**Task goal**
Reproduce the items below, swapping every "Person at" for "Subject at" and leaving everything else unchanged. Leave the pictures out.

[Saved data entries]
%%

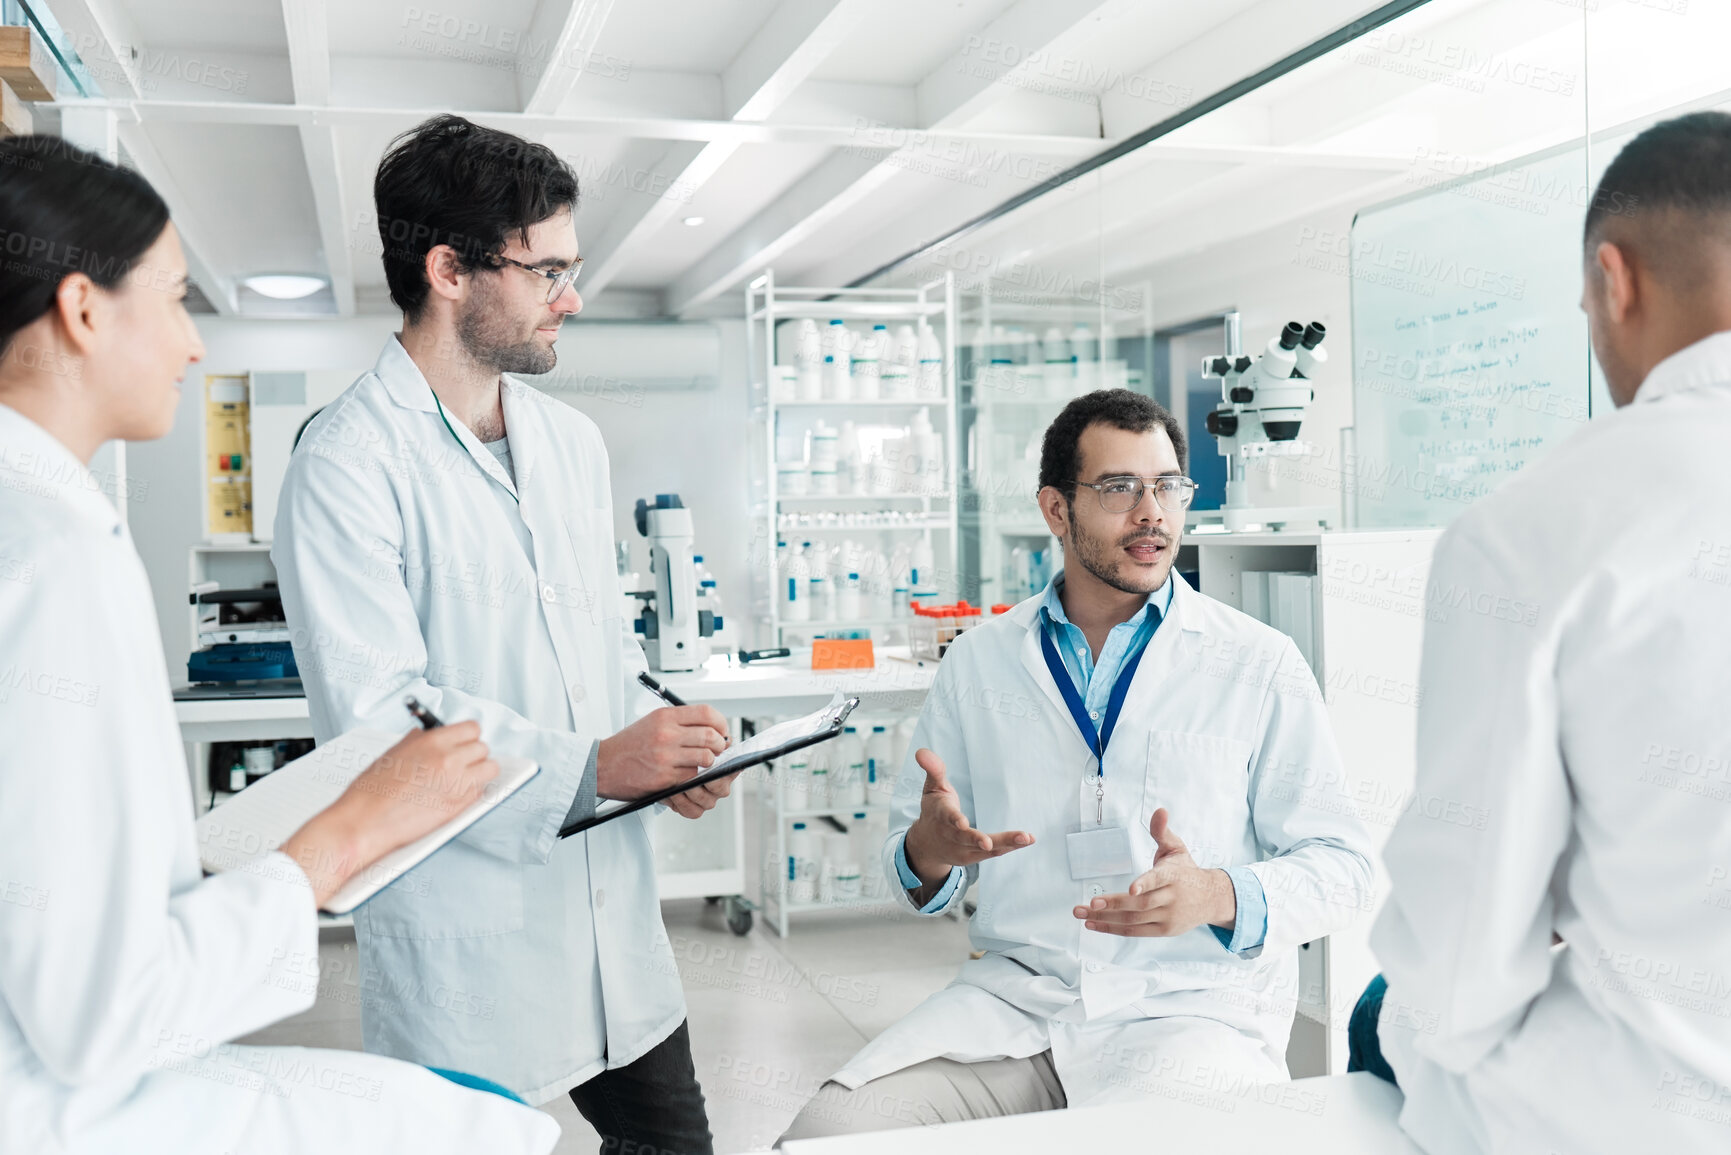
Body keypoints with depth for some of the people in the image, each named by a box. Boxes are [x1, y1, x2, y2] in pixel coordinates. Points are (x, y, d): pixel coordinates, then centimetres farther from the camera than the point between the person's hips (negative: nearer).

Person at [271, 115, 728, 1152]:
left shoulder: (574, 441, 11)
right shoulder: (347, 464, -12)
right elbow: (374, 712, -19)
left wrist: (664, 741, -2)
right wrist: (591, 767, -23)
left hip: (612, 905, 7)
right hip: (466, 941, -6)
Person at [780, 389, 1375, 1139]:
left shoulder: (1261, 666, 2)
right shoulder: (978, 662, 9)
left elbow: (1340, 865, 1)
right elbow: (908, 858, 14)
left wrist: (1220, 896, -19)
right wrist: (928, 852, -11)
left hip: (1196, 1003, -1)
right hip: (1012, 996, 2)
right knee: (827, 1129, -20)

%%

**Written solution**
Body keypoints with depth for some of the people in the image, each named by a box. Boxes are [x1, y1, x2, y2] in pixel coordinates. Points are (x, y, d): pixel coordinates, then centimetres farther from the camera than the point between the person's hips (negative: nearer).

Subject at [271, 115, 728, 1152]:
left shoulder: (574, 441, 11)
right shoulder: (347, 464, -12)
right elbow: (374, 712, -19)
left wrist: (664, 741, -2)
right wrist: (591, 767, -23)
left hip: (612, 905, 7)
right hip: (466, 941, -6)
Subject at [780, 389, 1375, 1139]:
left shoulder: (1261, 666, 2)
right shoulder: (978, 662, 9)
left elbow: (1340, 865, 1)
right elbow: (908, 858, 14)
left wrist: (1220, 896, -19)
right wrist: (928, 852, -11)
left hip: (1196, 1003, -1)
right hip: (1012, 996, 2)
right knee: (827, 1129, -20)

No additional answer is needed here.